Weak spot in system is top-level nameservers (as is true for the DNS root
servers).
- Testing: one aspect of testing allows them to deploy stuff on the live
system in a "passive" or shadow mode: it does everything except
send bytes. (Like make -n)
- Design: no single point of failure; rule of thumb is require 4
simultaneous failures on different networks to cause a sytemwide failure,
and 2 simultaneous on different networks to cause a single user-perceived
failure. This doesn't count "systematic vulnerabilities"
like the case above; they've considered porting to multiple OS's, etc, but
there's a lot of overhead involved. Currently they rely on Linux for
everything except serving Windows Media streams.
- No humans in operations loop except for SW upgrades.
- Failover at multiple scales (steal IP, move to another local site, shut
down DNS subtrees, etc). Sophisticated optimization algorithms and
comprehensive network maps, doing data cleaning on probes to figure out
which ones indicate real problems, etc.
- Multiple and disjoint reporting systems (ie the monitoring system is not
used to actually load balance, and the measurement network used for billing
is also separate).
-
HDCC brainstorming
How to define a computational model? One possibility -start relaxing
Acid constraints one by one, since internet systems are query-like.
Another - instead of capturing something absolute, like conisistency, capture
something like eventual consistency (consistency x latency), or basic
availability (consistency x availability), or something like Aaron's avail
benchmarking or Amin's conits, or "OK to say no"-ness.
Jim Gray: snapshotting filesystems - rotating RAID-0 on 2 out of 3 disks
Can machine virtualization be used to achieve the fault-isolation for
restartability through modularity (FIRM)?
Plans for near term
- RR app + runtime system -> iroom
- Talk to Mendel about VM stuff: fault isolation? fault injection (fake
the drivers?)
- how much does wolfpack do now?
- Which mechanisms will we use in platform
- what end-to-end and module-specific probes to use? how to express
them?
- Jamie: application to ground station s/w
- find out what kind of fault injection we need
- Restructuring apps to make components restartable by separating out the
state (generalized transformations) - from Fox/Mazer ms, and then isolating
the pieces and doing fault injection (need to pick an app)

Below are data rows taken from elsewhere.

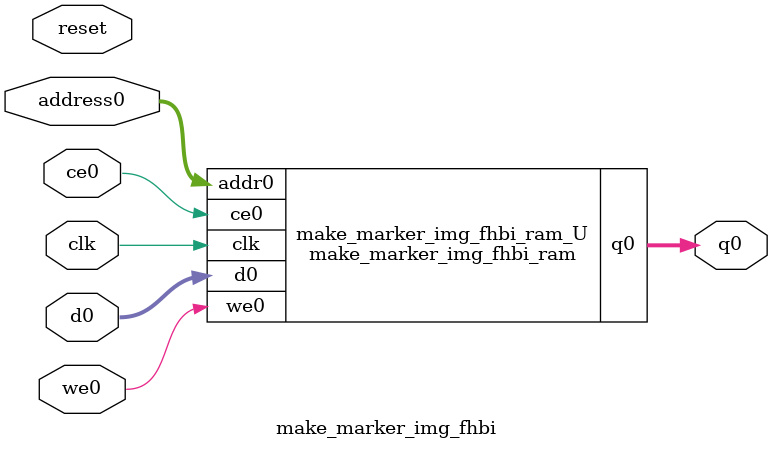
<source format=v>

`timescale 1 ns / 1 ps
module make_marker_img_fhbi_ram (addr0, ce0, d0, we0, q0,  clk);

parameter DWIDTH = 8;
parameter AWIDTH = 16;
parameter MEM_SIZE = 64170;

input[AWIDTH-1:0] addr0;
input ce0;
input[DWIDTH-1:0] d0;
input we0;
output reg[DWIDTH-1:0] q0;
input clk;

(* ram_style = "block" *)reg [DWIDTH-1:0] ram[0:MEM_SIZE-1];




always @(posedge clk)  
begin 
    if (ce0) 
    begin
        if (we0) 
        begin 
            ram[addr0] <= d0; 
            q0 <= d0;
        end 
        else 
            q0 <= ram[addr0];
    end
end


endmodule


`timescale 1 ns / 1 ps
module make_marker_img_fhbi(
    reset,
    clk,
    address0,
    ce0,
    we0,
    d0,
    q0);

parameter DataWidth = 32'd8;
parameter AddressRange = 32'd64170;
parameter AddressWidth = 32'd16;
input reset;
input clk;
input[AddressWidth - 1:0] address0;
input ce0;
input we0;
input[DataWidth - 1:0] d0;
output[DataWidth - 1:0] q0;



make_marker_img_fhbi_ram make_marker_img_fhbi_ram_U(
    .clk( clk ),
    .addr0( address0 ),
    .ce0( ce0 ),
    .d0( d0 ),
    .we0( we0 ),
    .q0( q0 ));

endmodule


</source>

- Error handling models for Paths: carry exceptions along? What has been
done in dataflow? pipelining? are "precise exceptions"

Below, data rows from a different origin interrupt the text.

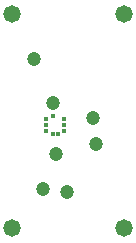
<source format=gbs>
G04*
G04 #@! TF.GenerationSoftware,Altium Limited,Altium Designer,22.10.1 (41)*
G04*
G04 Layer_Color=16711935*
%FSLAX25Y25*%
%MOIN*%
G70*
G04*
G04 #@! TF.SameCoordinates,23AF886C-BD8D-4168-B63B-0B8C2EF42FA2*
G04*
G04*
G04 #@! TF.FilePolarity,Negative*
G04*
G01*
G75*
%ADD20R,0.01484X0.01583*%
%ADD23C,0.05800*%
%ADD24C,0.04737*%
%ADD29R,0.01583X0.01484*%
D20*
X17518Y35498D02*
D03*
X19486D02*
D03*
X17518Y41502D02*
D03*
D23*
X4000Y4000D02*
D03*
X41500D02*
D03*
Y75500D02*
D03*
X4000D02*
D03*
D24*
X22500Y16000D02*
D03*
X14500Y17000D02*
D03*
X18768Y28771D02*
D03*
X32000Y32000D02*
D03*
X11500Y60361D02*
D03*
X30900Y40961D02*
D03*
X17518Y45882D02*
D03*
D29*
X21504Y36531D02*
D03*
Y40468D02*
D03*
Y38500D02*
D03*
X15500Y36531D02*
D03*
Y40468D02*
D03*
Y38500D02*
D03*
M02*

</source>
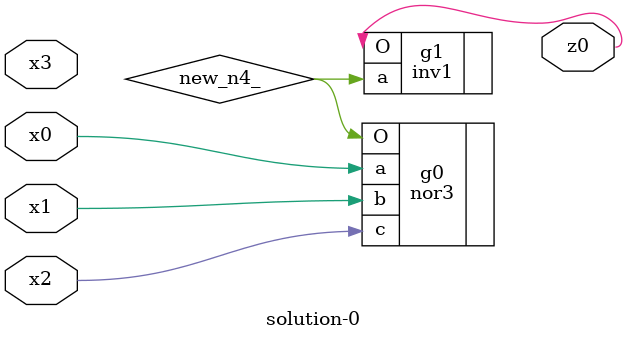
<source format=v>
module \solution-0 (
  x0, x1, x2, x3,
  z0 );
  input x0, x1, x2, x3;
  output z0;
  wire new_n4_;
  nor3  g0(.a(x0), .b(x1), .c(x2), .O(new_n4_));
  inv1  g1(.a(new_n4_), .O(z0));
endmodule

</source>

needed? Talk to Jim Larus also.
- Computation model to emerge from readings: approximate answers, eventual
consistency
- Setup a day for: iRoom demos, talk w/Mendel, talk w/Geo, talk
w/Emre/Laurence, + lunch and social.
- Target next fall for "The Case For ROC" papers
Possible projects
- low level isolation mechanisms
- "synthesis" paper (common ideas across different communities)
"Resilient data structures" - internally redundant so they can be
fixed/tolerate losses - would this be useful?
A thought for inexact answers: a utility function that measures answer
"quality" vs. resource consumption (memory, time ...). It may
have a cliff, or the user may have a threshold, for answer quality vs. resource.